Photo courtesy of Long Beach State Rowing.
A dedication ceremony for the Joan Lind Van Blom Bridge, hosted by 3rd District Councilwoman Suzie Price, will take place in Jack Nichol Park on Saturday, March 25 at 11:00AM to honor the first woman to win an Olympic medal for rowing in the United States.
The Joan Lind Van Blom Bridge will replace the name of the Alamitos Bay Bridge, located on Pacific Coast Highway, between Loynes Drive and Second Street.
In August 2016, Senator Janet Nguyen announced that the California State Legislature approved Senate Concurrent Resolution 102, authorizing and renaming the bridge in memory of Long Beach native Van Blom.
“Joan Lind Van Blom is one of the most remarkable athletes to ever live and was even more impressive for her dedication to her Long Beach community,” Price said in a statement. “Having a bridge in east Long Beach named after her will serve as a daily reminder of the positive legacy she has left behind.”
Van Blom passed away at the age of 62 in August 2015 after an almost two-year battle with complications from glioblastoma multiforme, an aggressive and incurable form of brain cancer.
Van Blom’s life’s accomplishments include winning silver in the single sculls in the 1976 Olympic Games in Montreal and silver in the quadruple sculls in the 1984 Olympic Games in Los Angeles, earning 14 national titles, medaling internationally as a coach in the Pan American Games and currently holding 11 world records on the ergometer. She is also an inductee of the Wilson High School, 49er (Long Beach State), Century Club and National Rowing halls of fame.
Even after being diagnosed, Van Blom continued rowing and competing. In October 2014, she and the Long Beach Rowing Association crew won first place in the women’s eight at Head of the Charles. Five months later, she raced and won again at San Diego Crew Classic.
Long Beach State women’s team head coach Ian Simpson had the opportunity to coach Van Blom in 2009 as she prepared to compete on the ergometer.
“I suspect my coaching methods were very different to what she was used to, but she followed the program and won yet another championship,” Simpson told the Post. “In reality, Joan was so good, such a great competitor, that she would have won regardless who was coaching her.”
In March 2015, the Beach Crew Alumni Association dedicated the Long Beach State women’s Resolute eight as the Joan Lind Van Blom in a ceremony. Van Blom was the first member of the women’s team in 1970.
“We were very proud to boldly add the name, Joan Lind Van Blom, to the bows of our new boat,” Simpson said. “Joan’s presence at the dedication ceremony a few months before her death was very special, not only for myself, but also for all the members of the Long Beach State rowing team. [...]The Long Beach State women meet for practice everyday next to the Joan Lind Van Blom. It remains their favorite boat, and they are proud to carry Joan’s name wherever they race.”
In addition to the impact Van Blom made in the rowing community, she was also a teacher with the Long Beach Unified School District for 35 years and the district’s first physical education curriculum leader.

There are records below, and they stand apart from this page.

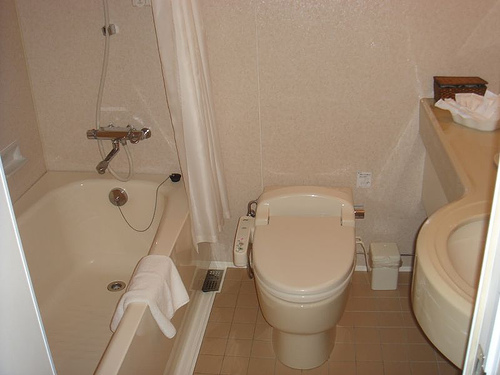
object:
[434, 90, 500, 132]
dispenser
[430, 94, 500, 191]
counter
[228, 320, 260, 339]
tile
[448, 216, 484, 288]
sink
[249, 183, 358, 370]
toilet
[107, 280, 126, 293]
drain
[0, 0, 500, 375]
bathroom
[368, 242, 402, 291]
trash can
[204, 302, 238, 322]
tile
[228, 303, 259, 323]
tile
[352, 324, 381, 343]
tile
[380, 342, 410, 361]
tile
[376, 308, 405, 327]
tile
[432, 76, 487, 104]
container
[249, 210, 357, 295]
lid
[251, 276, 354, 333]
bowl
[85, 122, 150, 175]
faucet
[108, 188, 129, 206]
drain control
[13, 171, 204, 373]
bathtub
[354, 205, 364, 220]
flush handle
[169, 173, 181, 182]
drain plug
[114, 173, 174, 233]
chain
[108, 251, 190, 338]
bath mat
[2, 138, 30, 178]
soap holder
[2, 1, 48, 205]
wall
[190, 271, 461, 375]
bathroom floor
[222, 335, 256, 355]
tile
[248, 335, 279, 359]
tile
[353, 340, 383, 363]
tile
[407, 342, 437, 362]
tile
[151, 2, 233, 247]
curtain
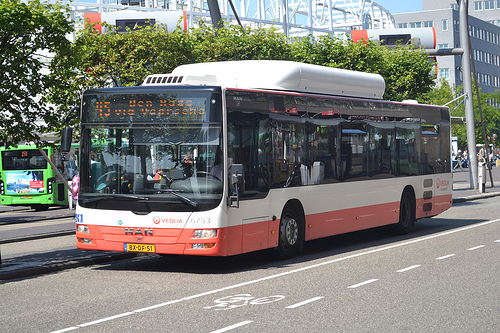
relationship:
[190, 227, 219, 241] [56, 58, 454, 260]
light built into bus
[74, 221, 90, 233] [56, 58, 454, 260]
light built into bus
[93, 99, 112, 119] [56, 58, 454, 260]
number 45 lit up on bus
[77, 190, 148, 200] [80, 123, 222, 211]
wiper mounted on windshield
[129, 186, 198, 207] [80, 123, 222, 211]
wiper mounted on windshield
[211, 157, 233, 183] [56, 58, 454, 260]
driver sitting inside bus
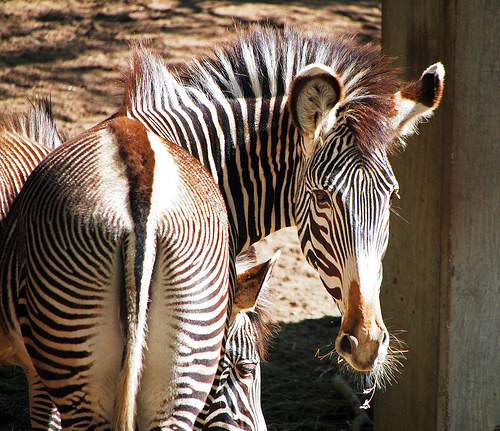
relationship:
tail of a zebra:
[113, 230, 161, 430] [3, 21, 448, 427]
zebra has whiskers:
[3, 21, 448, 427] [382, 357, 395, 383]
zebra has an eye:
[3, 21, 448, 427] [306, 178, 337, 212]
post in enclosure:
[435, 6, 453, 429] [393, 183, 470, 316]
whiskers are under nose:
[316, 332, 415, 387] [330, 325, 394, 375]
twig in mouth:
[335, 366, 384, 397] [333, 357, 386, 411]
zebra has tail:
[1, 92, 283, 431] [116, 212, 156, 427]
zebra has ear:
[1, 92, 283, 431] [218, 251, 278, 331]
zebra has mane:
[121, 38, 450, 428] [169, 33, 386, 100]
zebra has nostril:
[3, 21, 448, 427] [332, 335, 356, 356]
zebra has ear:
[3, 21, 448, 427] [387, 54, 450, 146]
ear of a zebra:
[288, 57, 342, 153] [3, 21, 448, 427]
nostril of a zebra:
[372, 321, 399, 355] [3, 21, 448, 427]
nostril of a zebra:
[333, 335, 354, 364] [3, 21, 448, 427]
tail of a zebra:
[113, 223, 169, 430] [3, 21, 448, 427]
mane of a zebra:
[119, 28, 420, 173] [3, 21, 448, 427]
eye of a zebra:
[306, 181, 335, 213] [3, 21, 448, 427]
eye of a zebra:
[379, 190, 404, 213] [3, 21, 448, 427]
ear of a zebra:
[232, 244, 289, 312] [1, 92, 283, 431]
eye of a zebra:
[232, 355, 270, 389] [1, 92, 283, 431]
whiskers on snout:
[322, 332, 412, 406] [324, 279, 391, 371]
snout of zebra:
[324, 279, 391, 371] [3, 21, 448, 427]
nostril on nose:
[337, 335, 353, 357] [328, 281, 393, 381]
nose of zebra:
[328, 281, 393, 381] [3, 21, 448, 427]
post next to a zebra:
[368, 6, 498, 429] [3, 21, 448, 427]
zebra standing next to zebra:
[3, 21, 448, 427] [1, 92, 283, 431]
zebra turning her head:
[3, 21, 448, 427] [288, 50, 453, 397]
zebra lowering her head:
[1, 92, 257, 430] [206, 272, 276, 430]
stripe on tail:
[117, 115, 166, 316] [112, 119, 181, 429]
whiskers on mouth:
[313, 334, 414, 399] [328, 321, 397, 375]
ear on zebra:
[228, 244, 289, 322] [1, 92, 257, 430]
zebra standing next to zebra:
[3, 21, 448, 427] [1, 92, 257, 430]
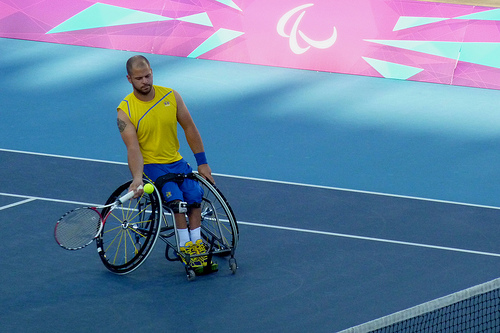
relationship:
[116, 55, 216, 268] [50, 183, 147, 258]
man holding racket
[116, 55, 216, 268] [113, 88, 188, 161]
man wearing shirt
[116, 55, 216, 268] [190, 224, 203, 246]
man wearing sock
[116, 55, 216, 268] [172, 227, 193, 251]
man wearing sock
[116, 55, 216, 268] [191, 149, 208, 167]
man wearing wristband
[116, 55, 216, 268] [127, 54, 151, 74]
man has hair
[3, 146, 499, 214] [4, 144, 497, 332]
line on tennis court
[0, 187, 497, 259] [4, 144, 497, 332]
line on tennis court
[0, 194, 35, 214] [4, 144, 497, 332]
line on tennis court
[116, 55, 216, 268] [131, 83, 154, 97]
man has beard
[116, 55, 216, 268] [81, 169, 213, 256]
man sitting in wheelchair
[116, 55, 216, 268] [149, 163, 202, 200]
man wearing blue shorts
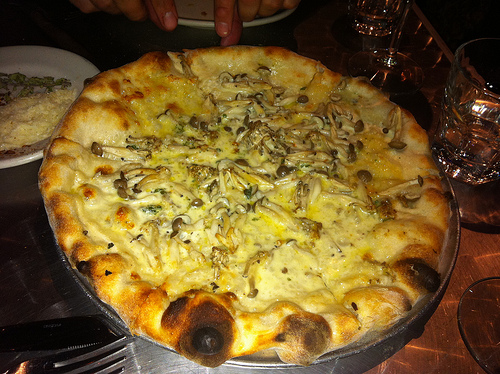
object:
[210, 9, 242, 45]
finger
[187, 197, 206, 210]
mushrooms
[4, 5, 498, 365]
countertop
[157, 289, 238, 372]
crust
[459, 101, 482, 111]
glass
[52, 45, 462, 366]
pan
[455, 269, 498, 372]
plate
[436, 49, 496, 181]
wine glass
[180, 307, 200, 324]
burnt spot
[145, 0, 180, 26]
fingers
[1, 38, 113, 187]
plate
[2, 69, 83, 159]
food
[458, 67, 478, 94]
glass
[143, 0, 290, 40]
plate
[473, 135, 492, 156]
glass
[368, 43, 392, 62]
glass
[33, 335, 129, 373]
fork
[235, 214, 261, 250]
cheese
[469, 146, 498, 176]
glass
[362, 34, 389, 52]
glass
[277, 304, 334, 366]
crust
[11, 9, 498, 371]
table top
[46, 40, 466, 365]
platter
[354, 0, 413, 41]
glasses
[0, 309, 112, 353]
butter knife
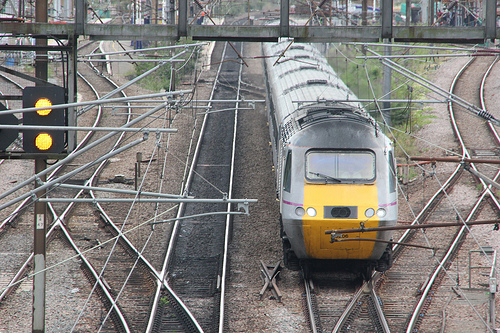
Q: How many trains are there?
A: One.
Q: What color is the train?
A: Yellow and silver.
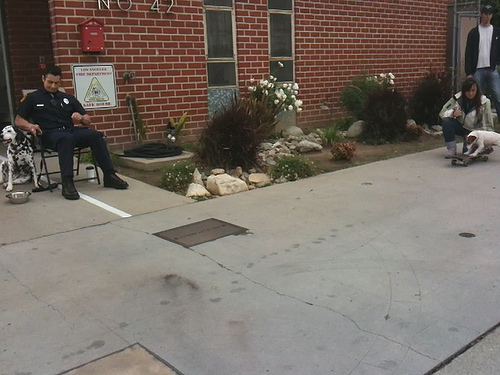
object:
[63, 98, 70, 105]
badge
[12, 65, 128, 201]
cop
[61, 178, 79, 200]
shoes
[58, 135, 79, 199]
feet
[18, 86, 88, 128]
shirt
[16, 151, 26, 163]
dalmation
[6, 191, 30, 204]
dog bowl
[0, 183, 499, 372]
ground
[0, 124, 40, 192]
dog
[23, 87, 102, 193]
chair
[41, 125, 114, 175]
pants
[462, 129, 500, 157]
dog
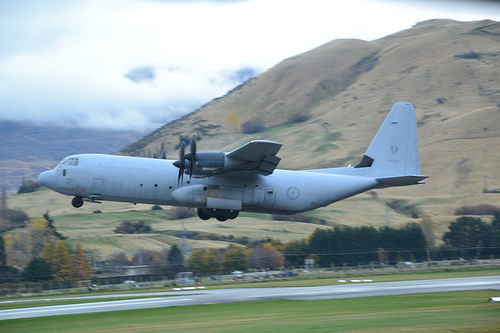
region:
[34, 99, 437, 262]
A gray plane taking off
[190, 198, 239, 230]
Wheels in middle of plane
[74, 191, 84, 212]
Wheel on front of plane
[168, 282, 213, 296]
White lines with red marks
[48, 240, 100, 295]
Yellow and orange tree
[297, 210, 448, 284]
Row of green trees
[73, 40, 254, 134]
white clouds in the sky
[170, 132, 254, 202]
two dark gray propellers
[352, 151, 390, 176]
Black area on tail of plane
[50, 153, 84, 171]
windshield of a plane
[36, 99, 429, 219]
The airplane is taking off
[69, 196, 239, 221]
landing gear is retracting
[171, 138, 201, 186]
the engines are propellers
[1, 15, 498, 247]
The mountain is behind the plane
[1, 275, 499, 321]
Runway is under plane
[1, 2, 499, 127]
sky is cloudy and blue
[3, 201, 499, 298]
trees behind fence line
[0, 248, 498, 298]
Cars behind fence line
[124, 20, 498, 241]
Large brown mountainside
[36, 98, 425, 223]
The airplane is grey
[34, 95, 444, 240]
A plane is taking off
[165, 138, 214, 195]
Two propellers on the plane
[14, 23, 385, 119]
White clouds in the sky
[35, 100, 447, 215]
Dark gray propellers on light gray plane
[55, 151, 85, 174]
Windshield of plane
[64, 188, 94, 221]
front tire of plane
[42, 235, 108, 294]
Yellow and orange tree on the ground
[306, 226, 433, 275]
Row of dark green trees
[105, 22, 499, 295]
Tan mountain on side of plane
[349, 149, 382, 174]
Black area on back of plane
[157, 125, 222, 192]
The propellers on the plane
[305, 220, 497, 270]
Trees beside the runway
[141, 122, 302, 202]
A wing on a plane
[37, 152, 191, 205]
The front of the plane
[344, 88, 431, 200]
The tail end of the plane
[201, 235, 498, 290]
Power lines along the side of the air strip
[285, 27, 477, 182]
The mountain is bare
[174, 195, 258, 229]
The wheels for the plane to land on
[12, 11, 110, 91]
The sky is full of clouds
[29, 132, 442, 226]
The plane is grey.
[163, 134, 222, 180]
The propellers are grey.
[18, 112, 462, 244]
The plane is taking off.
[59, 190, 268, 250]
The wheels are down.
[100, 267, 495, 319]
The runway is long.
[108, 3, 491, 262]
The mountain is tall.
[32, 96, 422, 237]
The plane is large.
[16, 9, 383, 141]
The clouds are thick.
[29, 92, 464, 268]
The plane is in the air.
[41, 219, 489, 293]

In a ceremony dedicated to Van Blom at the Pete Archer Rowing Center in October 2015, a recording of her voice concluded the speeches. During her last words, she recited William Blake.
“He who bends to himself a joy doth the winged life destroy. But he who kisses the joy as it flies lives the eternity’s sunrise,” she said. “That touched me. That’s it. That’s life. You can’t hold onto stuff. You enjoy it while it’s there. Carpe diem, and seize the day, and this is it, and be here now. Kiss the joy as it flies. That’s the joy of life.”
A reception before the event will be held at 10:00AM at the Pete Archer Rowing Center, located at 5750 Boathouse Lane followed by the dedication ceremony at 11:00AM at Jack Nichol Park, located at 6200 Costa Del Sol Way.